__Data records__.
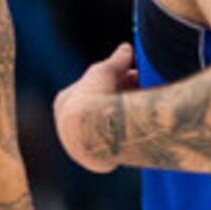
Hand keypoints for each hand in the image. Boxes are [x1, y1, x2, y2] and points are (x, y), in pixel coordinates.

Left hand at [52, 46, 137, 174]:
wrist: (92, 131)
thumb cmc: (94, 95)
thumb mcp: (106, 71)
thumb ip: (117, 60)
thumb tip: (127, 48)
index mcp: (63, 102)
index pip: (90, 87)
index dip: (114, 79)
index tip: (133, 75)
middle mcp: (67, 126)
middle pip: (99, 109)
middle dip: (122, 98)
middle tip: (144, 91)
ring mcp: (79, 145)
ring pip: (106, 129)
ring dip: (125, 120)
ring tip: (147, 112)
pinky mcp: (94, 161)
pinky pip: (112, 146)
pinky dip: (125, 138)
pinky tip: (139, 133)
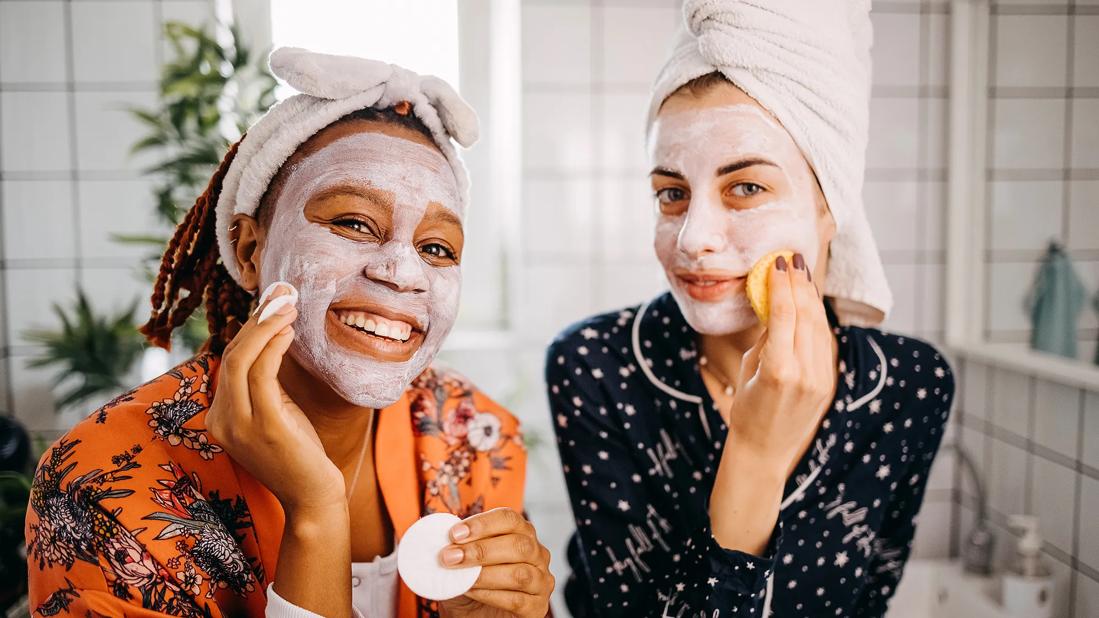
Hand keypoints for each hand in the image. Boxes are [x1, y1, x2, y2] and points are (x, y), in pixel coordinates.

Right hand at [206, 282, 346, 514]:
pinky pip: (262, 375)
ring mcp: (239, 426)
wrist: (312, 498)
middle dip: (256, 319)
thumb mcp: (276, 412)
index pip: (228, 362)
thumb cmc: (299, 453)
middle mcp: (221, 421)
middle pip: (231, 356)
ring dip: (266, 326)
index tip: (270, 302)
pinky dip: (273, 346)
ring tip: (288, 305)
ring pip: (241, 360)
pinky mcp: (265, 426)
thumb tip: (270, 335)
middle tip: (281, 294)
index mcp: (220, 417)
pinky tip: (288, 330)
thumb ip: (265, 382)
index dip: (248, 329)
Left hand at [438, 508, 553, 617]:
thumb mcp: (463, 562)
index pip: (510, 519)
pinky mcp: (537, 607)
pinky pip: (517, 600)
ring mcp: (541, 581)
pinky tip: (471, 591)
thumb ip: (458, 547)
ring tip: (458, 576)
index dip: (482, 523)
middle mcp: (537, 554)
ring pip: (520, 573)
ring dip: (484, 574)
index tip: (454, 534)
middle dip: (481, 550)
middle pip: (518, 545)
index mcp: (522, 534)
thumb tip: (437, 535)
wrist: (475, 617)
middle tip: (450, 557)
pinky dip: (490, 595)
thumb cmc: (472, 584)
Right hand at [728, 252, 835, 473]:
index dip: (782, 285)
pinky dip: (816, 319)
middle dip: (799, 284)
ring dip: (810, 297)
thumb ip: (767, 337)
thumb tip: (776, 306)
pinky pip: (823, 342)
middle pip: (806, 315)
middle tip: (792, 259)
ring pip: (819, 326)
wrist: (764, 450)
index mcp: (778, 369)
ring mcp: (820, 378)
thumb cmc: (746, 409)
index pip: (784, 315)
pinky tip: (808, 303)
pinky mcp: (827, 382)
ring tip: (801, 274)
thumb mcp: (749, 369)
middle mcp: (804, 372)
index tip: (778, 262)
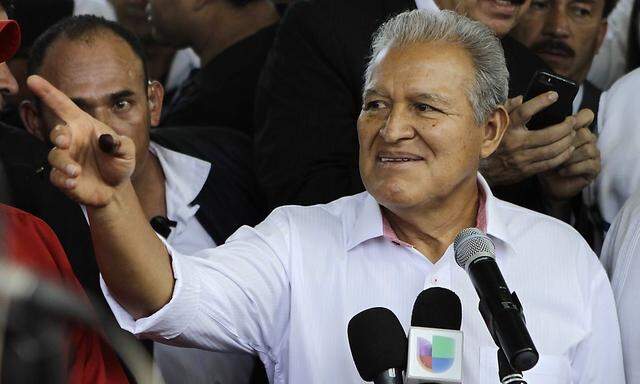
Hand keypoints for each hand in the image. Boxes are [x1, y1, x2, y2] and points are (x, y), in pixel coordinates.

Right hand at [27, 75, 135, 206]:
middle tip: (65, 142)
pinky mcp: (62, 177)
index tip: (33, 80)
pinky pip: (56, 176)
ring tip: (77, 172)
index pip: (64, 106)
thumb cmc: (119, 162)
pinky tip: (74, 183)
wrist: (116, 188)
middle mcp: (72, 140)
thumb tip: (107, 140)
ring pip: (55, 156)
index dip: (48, 93)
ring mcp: (66, 158)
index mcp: (84, 126)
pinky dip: (63, 180)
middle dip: (58, 135)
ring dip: (64, 163)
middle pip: (57, 132)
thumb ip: (121, 144)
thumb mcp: (127, 151)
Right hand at [481, 92, 575, 185]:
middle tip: (572, 121)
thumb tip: (521, 98)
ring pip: (552, 150)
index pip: (524, 111)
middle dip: (565, 127)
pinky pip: (549, 163)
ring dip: (567, 141)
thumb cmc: (487, 142)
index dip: (541, 102)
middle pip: (548, 134)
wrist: (480, 170)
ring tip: (573, 134)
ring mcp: (521, 158)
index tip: (554, 95)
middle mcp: (515, 143)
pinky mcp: (525, 170)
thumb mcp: (492, 123)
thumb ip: (506, 109)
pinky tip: (568, 149)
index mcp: (506, 129)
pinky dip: (563, 156)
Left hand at [539, 109, 599, 200]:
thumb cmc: (545, 161)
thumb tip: (547, 124)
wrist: (548, 184)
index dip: (578, 118)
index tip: (565, 126)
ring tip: (557, 164)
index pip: (586, 115)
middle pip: (584, 133)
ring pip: (588, 148)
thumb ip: (547, 132)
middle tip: (554, 154)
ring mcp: (594, 153)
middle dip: (567, 144)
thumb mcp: (543, 145)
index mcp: (577, 130)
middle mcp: (589, 139)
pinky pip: (589, 164)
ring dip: (569, 158)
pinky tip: (561, 172)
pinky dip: (572, 168)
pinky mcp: (595, 168)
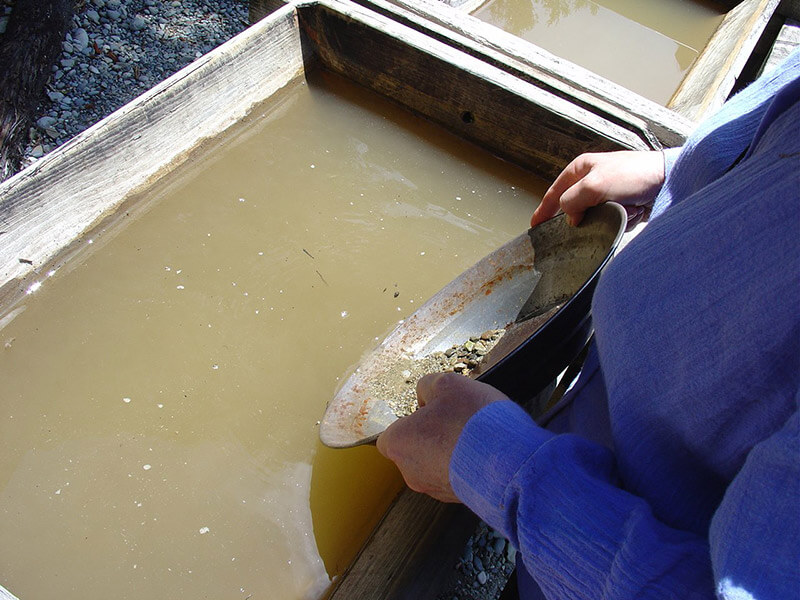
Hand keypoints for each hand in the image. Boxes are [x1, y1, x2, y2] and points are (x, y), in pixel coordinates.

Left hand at [376, 373, 507, 502]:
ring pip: (435, 465)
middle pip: (414, 450)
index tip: (429, 412)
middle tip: (455, 420)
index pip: (389, 436)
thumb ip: (427, 386)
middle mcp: (410, 471)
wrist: (509, 460)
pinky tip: (486, 452)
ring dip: (450, 451)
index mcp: (399, 443)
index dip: (408, 422)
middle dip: (431, 436)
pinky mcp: (457, 499)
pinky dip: (466, 466)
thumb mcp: (447, 383)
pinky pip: (456, 478)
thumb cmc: (472, 420)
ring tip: (475, 435)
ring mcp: (434, 489)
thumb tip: (424, 395)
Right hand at [531, 151, 664, 227]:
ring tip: (621, 208)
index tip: (535, 225)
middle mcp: (592, 179)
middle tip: (586, 222)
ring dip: (606, 217)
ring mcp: (607, 193)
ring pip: (593, 216)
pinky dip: (620, 220)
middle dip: (582, 216)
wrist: (667, 180)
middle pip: (574, 207)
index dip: (543, 209)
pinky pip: (611, 220)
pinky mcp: (622, 204)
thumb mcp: (594, 185)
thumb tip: (568, 218)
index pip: (554, 192)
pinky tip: (630, 211)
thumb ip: (572, 201)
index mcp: (581, 168)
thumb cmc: (634, 174)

__Task directions__. Looking at the entries above, can you reproduce exactly the lines from the one that holds "middle mcp: (537, 554)" through the one that holds "index mcp: (778, 369)", and only those?

__Answer box__.
middle mcp: (537, 554)
ring pip: (520, 573)
ring dip: (484, 574)
index tip: (454, 534)
middle dip: (481, 550)
middle pip: (518, 545)
index mcp: (522, 534)
thumb tip: (437, 535)
wrist: (475, 617)
middle tip: (450, 557)
pinky dip: (490, 595)
thumb cmc: (472, 584)
Right hand at [728, 252, 835, 473]:
index dip: (782, 285)
pinky dip: (816, 319)
middle dip: (799, 284)
ring dip: (810, 297)
thumb ip: (767, 337)
thumb tip: (776, 306)
pinky pip: (823, 342)
middle pip: (806, 315)
middle tip: (792, 259)
ring pip: (819, 326)
wrist: (764, 450)
index mcp: (778, 369)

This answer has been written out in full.